Task directions: When you restate the data, keep every word as it is and drop the images.
- - -
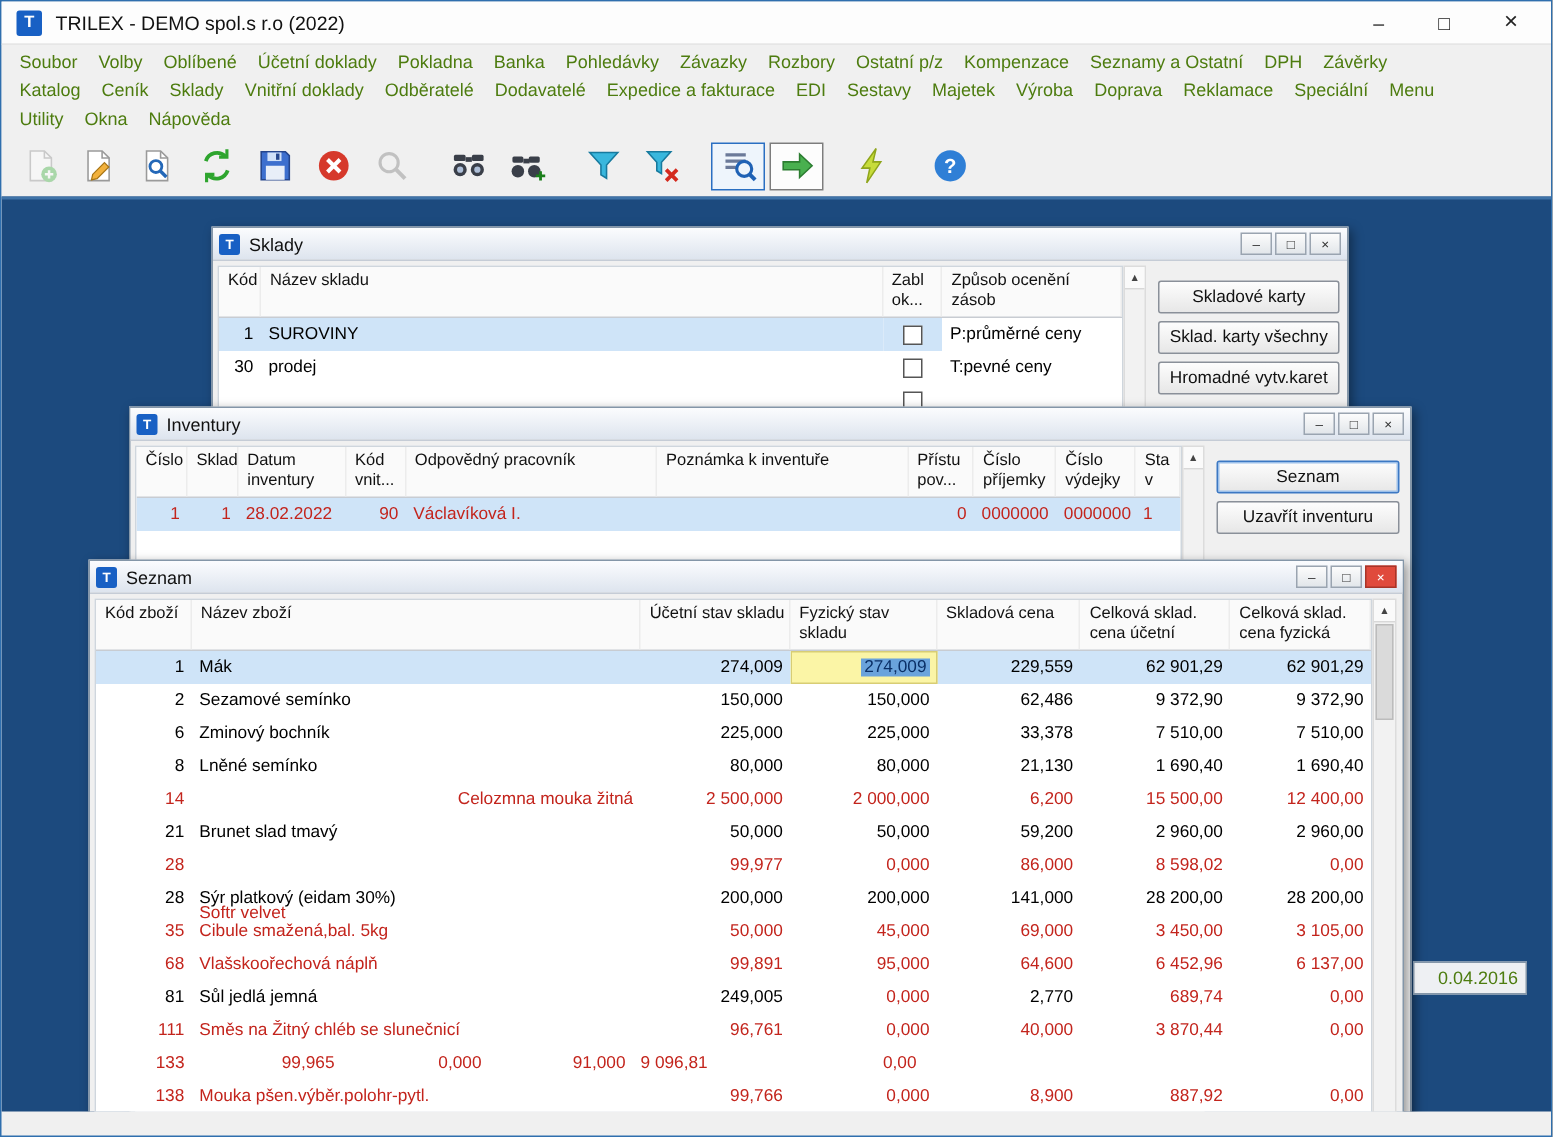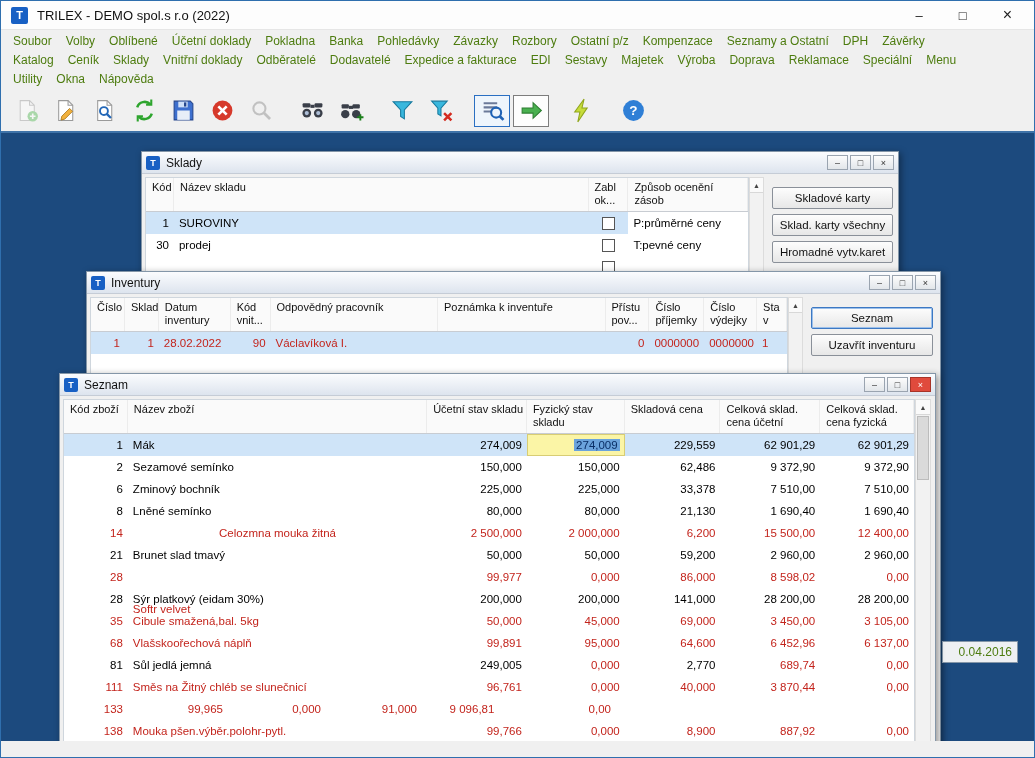--- a/index.html
+++ b/index.html
@@ -425,7 +425,7 @@
               </div>
               <div class="grow">
                 <div class="gcell red" style="width: 64px; text-align: right;">14</div>
-                <div class="gcell red" style="width: 300px; text-align: center;">Celozmna mouka žitná</div>
+                <div class="gcell red" style="width: 300px; text-align: right;">Celozmna mouka žitná</div>
                 <div class="gcell red" style="width: 100px; text-align: right;">2 500,000</div>
                 <div class="gcell red" style="width: 98px; text-align: right;">2 000,000</div>
                 <div class="gcell red" style="width: 96px; text-align: right;">6,200</div>

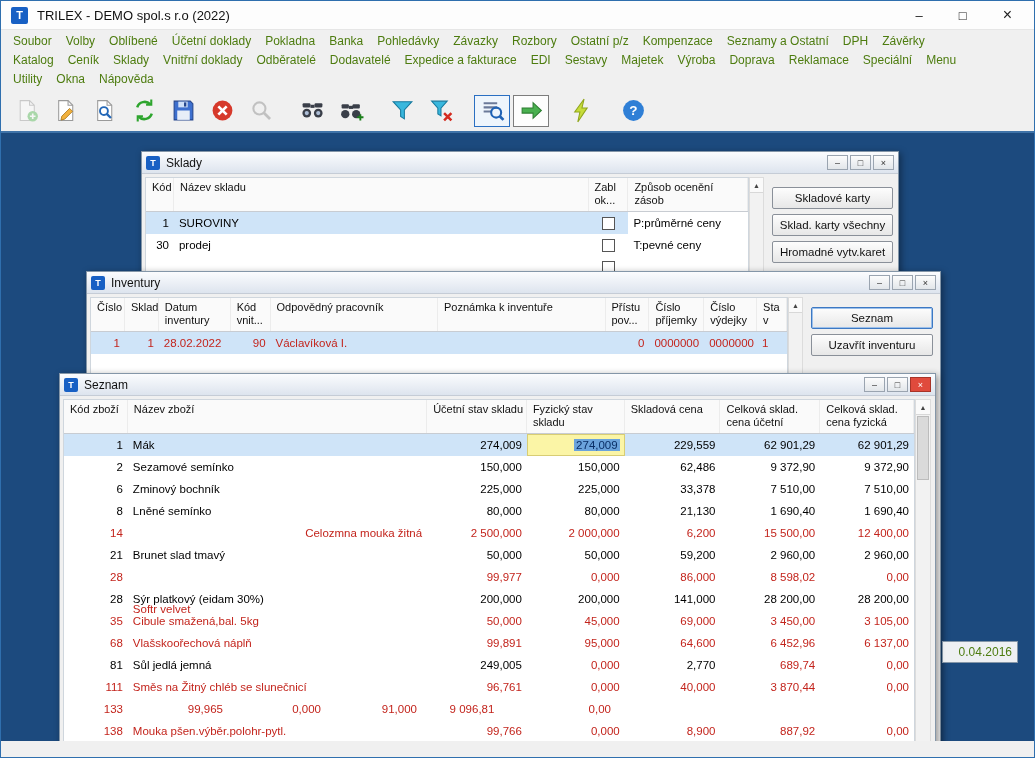--- a/index.html
+++ b/index.html
@@ -500,7 +500,7 @@
                 <div class="gcell red" style="width: 100px; text-align: right;">99,965</div>
                 <div class="gcell red" style="width: 98px; text-align: right;">0,000</div>
                 <div class="gcell red" style="width: 96px; text-align: right;">91,000</div>
-                <div class="gcell red" style="width: 100px; text-align: center;">9 096,81</div>
+                <div class="gcell red" style="width: 100px; text-align: left;">9 096,81</div>
                 <div class="gcell red" style="width: 94px; text-align: right;">0,00</div>
               </div>
               <div class="grow">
- - -
Response to the exercise:
--- a/index.html
+++ b/index.html
@@ -425,7 +425,7 @@
               </div>
               <div class="grow">
                 <div class="gcell red" style="width: 64px; text-align: right;">14</div>
-                <div class="gcell red" style="width: 300px; text-align: center;">Celozmna mouka žitná</div>
+                <div class="gcell red" style="width: 300px; text-align: right;">Celozmna mouka žitná</div>
                 <div class="gcell red" style="width: 100px; text-align: right;">2 500,000</div>
                 <div class="gcell red" style="width: 98px; text-align: right;">2 000,000</div>
                 <div class="gcell red" style="width: 96px; text-align: right;">6,200</div>

--- a/index.html
+++ b/index.html
@@ -500,7 +500,7 @@
                 <div class="gcell red" style="width: 100px; text-align: right;">99,965</div>
                 <div class="gcell red" style="width: 98px; text-align: right;">0,000</div>
                 <div class="gcell red" style="width: 96px; text-align: right;">91,000</div>
-                <div class="gcell red" style="width: 100px; text-align: center;">9 096,81</div>
+                <div class="gcell red" style="width: 100px; text-align: left;">9 096,81</div>
                 <div class="gcell red" style="width: 94px; text-align: right;">0,00</div>
               </div>
               <div class="grow">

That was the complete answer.